| What the exercise asks |
Which lines in the material below contain the string "lowest"? Show each of those lines in full, treating uppercase and lowercase as different.

| Data in this exercise |
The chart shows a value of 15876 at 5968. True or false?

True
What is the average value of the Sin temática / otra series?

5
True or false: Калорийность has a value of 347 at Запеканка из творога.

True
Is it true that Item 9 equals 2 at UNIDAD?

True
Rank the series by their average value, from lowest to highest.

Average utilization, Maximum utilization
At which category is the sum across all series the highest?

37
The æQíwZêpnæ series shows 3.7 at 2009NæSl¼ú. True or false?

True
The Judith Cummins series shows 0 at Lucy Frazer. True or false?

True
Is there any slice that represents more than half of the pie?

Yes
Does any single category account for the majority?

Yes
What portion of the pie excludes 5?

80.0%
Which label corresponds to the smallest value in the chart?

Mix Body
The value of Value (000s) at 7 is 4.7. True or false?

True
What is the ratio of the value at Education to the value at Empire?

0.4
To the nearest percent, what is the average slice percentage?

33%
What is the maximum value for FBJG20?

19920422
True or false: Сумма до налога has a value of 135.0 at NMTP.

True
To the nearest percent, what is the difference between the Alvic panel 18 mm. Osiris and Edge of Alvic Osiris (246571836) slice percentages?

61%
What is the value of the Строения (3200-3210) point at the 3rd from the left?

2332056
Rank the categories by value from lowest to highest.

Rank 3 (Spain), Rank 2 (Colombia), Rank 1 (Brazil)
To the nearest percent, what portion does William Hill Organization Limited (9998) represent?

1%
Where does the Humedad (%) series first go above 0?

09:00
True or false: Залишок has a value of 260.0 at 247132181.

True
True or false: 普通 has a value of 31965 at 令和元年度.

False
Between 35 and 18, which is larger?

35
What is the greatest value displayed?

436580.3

| Result for this task |
Rank the series by their average value, from lowest to highest.
Rank the categories by value from lowest to highest.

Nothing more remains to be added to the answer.